🤖 AI Summary
This work addresses the lack of standardized evaluation for autonomous agents’ UI exploration capabilities by introducing UIExplore-Bench—the first dedicated benchmark for this task. It features a three-tier GitLab sandbox environment supporting dual-modality assessment: structured (DOM-based) and purely visual (GUI screenshot-based). A novel metric, hUFO, is proposed to quantify the discovery of interactive UI components. Evaluation integrates DOM parsing, human-like interaction simulation, and functional coverage analysis to systematically compare agent performance against human experts.

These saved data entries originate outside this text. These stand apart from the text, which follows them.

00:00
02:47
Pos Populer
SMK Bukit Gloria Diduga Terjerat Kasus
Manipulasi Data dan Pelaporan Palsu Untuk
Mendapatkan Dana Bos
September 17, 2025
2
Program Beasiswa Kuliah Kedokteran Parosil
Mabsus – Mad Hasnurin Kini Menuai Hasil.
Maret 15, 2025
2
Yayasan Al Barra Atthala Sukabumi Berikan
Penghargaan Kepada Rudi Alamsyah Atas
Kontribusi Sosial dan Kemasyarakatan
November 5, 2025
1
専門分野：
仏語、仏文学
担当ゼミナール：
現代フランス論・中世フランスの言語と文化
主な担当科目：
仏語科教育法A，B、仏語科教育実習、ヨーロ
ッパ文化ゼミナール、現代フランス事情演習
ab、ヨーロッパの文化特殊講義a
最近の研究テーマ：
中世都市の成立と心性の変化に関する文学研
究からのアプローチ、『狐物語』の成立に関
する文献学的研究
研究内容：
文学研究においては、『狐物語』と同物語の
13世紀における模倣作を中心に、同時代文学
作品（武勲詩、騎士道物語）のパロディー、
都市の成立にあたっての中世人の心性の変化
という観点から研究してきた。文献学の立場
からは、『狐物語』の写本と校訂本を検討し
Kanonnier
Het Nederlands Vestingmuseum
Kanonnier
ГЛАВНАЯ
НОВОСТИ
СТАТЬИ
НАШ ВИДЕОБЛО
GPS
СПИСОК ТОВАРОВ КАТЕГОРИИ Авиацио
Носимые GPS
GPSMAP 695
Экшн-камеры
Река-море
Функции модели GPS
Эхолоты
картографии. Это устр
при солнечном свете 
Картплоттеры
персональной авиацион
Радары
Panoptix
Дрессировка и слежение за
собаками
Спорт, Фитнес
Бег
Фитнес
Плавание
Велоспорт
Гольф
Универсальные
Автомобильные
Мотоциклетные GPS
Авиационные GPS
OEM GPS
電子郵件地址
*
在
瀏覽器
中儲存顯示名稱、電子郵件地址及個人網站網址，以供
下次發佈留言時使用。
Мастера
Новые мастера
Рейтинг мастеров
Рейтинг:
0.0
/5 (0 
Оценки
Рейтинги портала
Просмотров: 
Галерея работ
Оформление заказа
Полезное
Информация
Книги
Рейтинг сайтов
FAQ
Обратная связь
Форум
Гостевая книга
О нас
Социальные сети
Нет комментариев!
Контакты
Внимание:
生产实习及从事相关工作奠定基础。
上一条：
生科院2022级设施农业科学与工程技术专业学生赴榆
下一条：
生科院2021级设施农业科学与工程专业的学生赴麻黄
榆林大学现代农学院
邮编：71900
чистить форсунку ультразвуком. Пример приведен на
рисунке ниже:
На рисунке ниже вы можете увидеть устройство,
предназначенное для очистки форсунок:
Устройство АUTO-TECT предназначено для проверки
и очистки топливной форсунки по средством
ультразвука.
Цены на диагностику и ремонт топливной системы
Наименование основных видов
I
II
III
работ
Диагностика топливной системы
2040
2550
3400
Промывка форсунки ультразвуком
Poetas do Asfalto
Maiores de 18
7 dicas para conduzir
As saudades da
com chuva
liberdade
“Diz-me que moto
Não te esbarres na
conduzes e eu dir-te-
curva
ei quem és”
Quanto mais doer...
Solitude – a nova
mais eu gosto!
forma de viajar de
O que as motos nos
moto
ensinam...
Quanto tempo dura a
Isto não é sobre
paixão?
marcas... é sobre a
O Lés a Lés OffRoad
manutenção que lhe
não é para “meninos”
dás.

Experiments show that UIExplore-AlGo achieves 77.2% and 59.0% of human-normalized performance within 2000 steps under structured and visual modalities, respectively—significantly outperforming baseline methods, especially under sparse feedback conditions. All code, datasets, and environments are publicly released, establishing a reproducible infrastructure for UI exploration research.
📝 Abstract
Autonomous agents must know how to explore user interfaces (UIs) for reliable task solving, yet systematic evaluation of this crucial phase is lacking. We introduce UIExplore-Bench, the first benchmark explicitly dedicated to UI exploration. The benchmark evaluates agents with either Structured mode (granting access to layout information like DOM trees) or Screen mode (relying on GUI-only observations such as screenshots and human-like mouse/keyboard interactions) across three levels in a standardized GitLab sandbox environment. We formalize exploration as the process of maximizing the set of actionable UI components discovered and propose a metric, human-normalized UI-Functionalities Observed (hUFO), to quantify the effectiveness of exploration. Our results show that UIExplore-AlGo achieves the leading mean hUFO scores, reaching up to 77.2% of human performance in Structured mode and 59.0% in Screen mode at 2,000 steps, particularly excelling at the Sparse level. The results highlight the relevance of our benchmark, as current agents show a substantial performance gap compared to one hour of human expert exploration, indicating ample room for future advancements. We publicly release the benchmark environment, an exploration dataset, and an evaluation suite to catalyze research into efficient UI exploration strategies and their downstream applications, such as experience-driven task completion and automated training data generation.